Nécrologie – Liliane Chauleau

C’est avec une profonde émotion que nous rendons hommage à Liliane Chauleau, historienne et chercheuse dont l’œuvre a durablement enrichi la connaissance de l’histoire sociale, religieuse et culturelle de la Martinique et des Antilles.

Par ses travaux rigoureux et profondément humains, Liliane Chauleau a donné une voix à celles et ceux que l’histoire a trop longtemps relégués au silence. Son ouvrage majeur, La voix des esclaves. Foi et société aux Antilles (XVIIᵉ–XIXᵉ siècle), publié en 2012 aux Éditions L’Harmattan, demeure une référence essentielle. Elle y analyse avec finesse la condition servile, façonnée par le cadre juridique et la position de l’Église, tout en mettant en lumière la vie intérieure, la force de caractère et la spiritualité des esclaves. Son regard attentif sur la transmission de cette mémoire et de ces formes de foi dans la société antillaise contemporaine témoigne de son engagement intellectuel et moral.
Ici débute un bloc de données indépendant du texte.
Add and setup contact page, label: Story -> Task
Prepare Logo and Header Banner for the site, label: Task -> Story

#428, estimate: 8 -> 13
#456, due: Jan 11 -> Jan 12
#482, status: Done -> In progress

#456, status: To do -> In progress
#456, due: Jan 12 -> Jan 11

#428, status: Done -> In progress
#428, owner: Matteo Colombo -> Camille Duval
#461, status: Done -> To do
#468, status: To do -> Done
Historienne du quotidien, Liliane Chauleau s’est également attachée à faire revivre la Martinique d’hier dans toute sa complexité et sa vitalité. Dans Pierrotins et Saint-Pierrais : la vie quotidienne dans la ville de Saint-Pierre avant l’éruption de la montagne Pelée de 1902 (2003), elle restitue avec sensibilité l’effervescence d’une cité alors rayonnante, admirée dans toute la Caraïbe, donnant une place particulière aux femmes et à la jeunesse qui animaient la ville jusqu’à sa disparition tragique.

Ses travaux antérieurs, notamment Case-Pilote, le Prêcheur, Basse-Pointe et Dans les îles du Vent : la Martinique (XVIIᵉ–XIXᵉ siècle), publiés en 2000, témoignent de l’ampleur de ses recherches sur l’Ancien Régime, la Révolution française, les périodes de domination britannique et les mutations sociales et économiques du XIXᵉ siècle. Elle y conjugue précision historique et souci constant de comprendre les sociétés antillaises dans leur profondeur humaine.
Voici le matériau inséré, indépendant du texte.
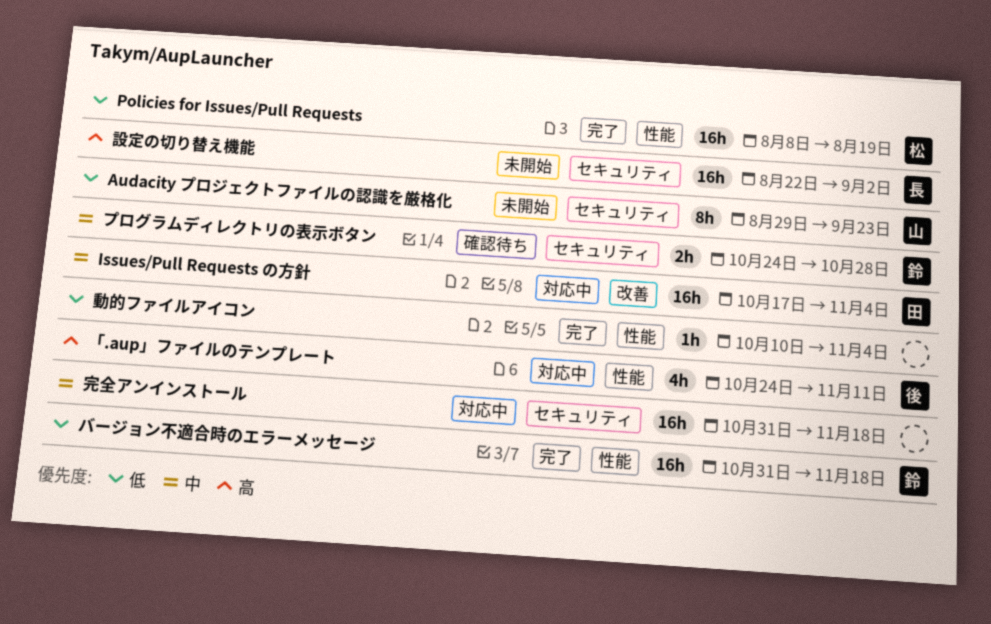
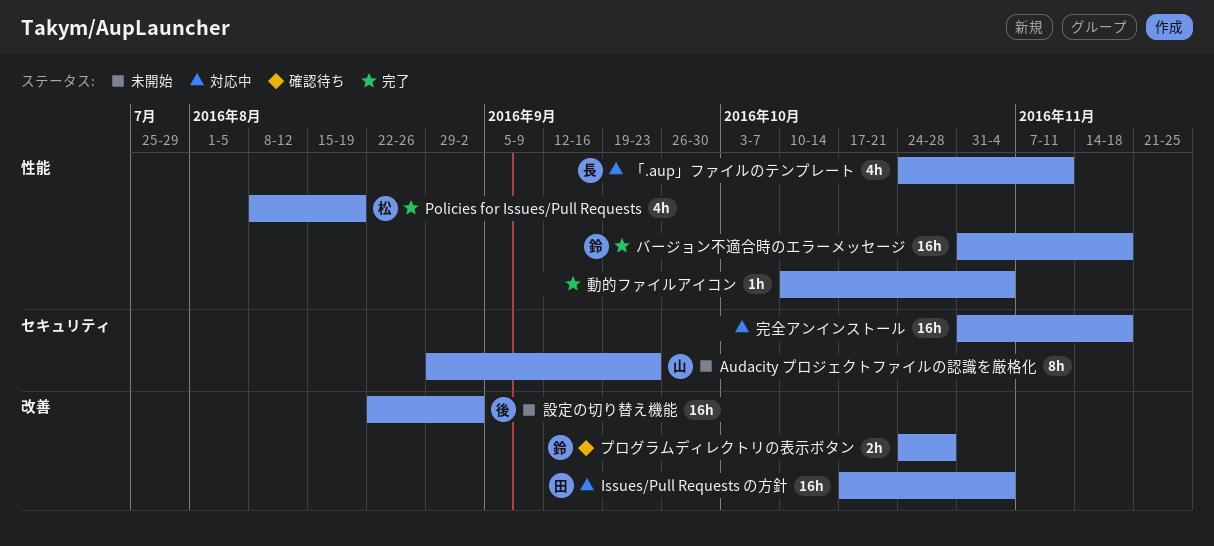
Policies for Issues/Pull Requests, estimate: 16h -> 4h
「.aup」ファイルのテンプレート, owner: 後 -> 長
プログラムディレクトリの表示ボタン, label: セキュリティ -> 改善
設定の切り替え機能, owner: 長 -> 後
設定の切り替え機能, label: セキュリティ -> 改善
Liliane Chauleau laisse derrière elle une œuvre exigeante, accessible et précieuse, qui continue d’éclairer chercheurs, étudiants et lecteurs passionnés d’histoire antillaise. Sa disparition est une grande perte pour le monde intellectuel et culturel, mais sa voix demeure, vivante, dans les pages qu’elle nous a léguées et dans la mémoire collective qu’elle a contribué à préserver.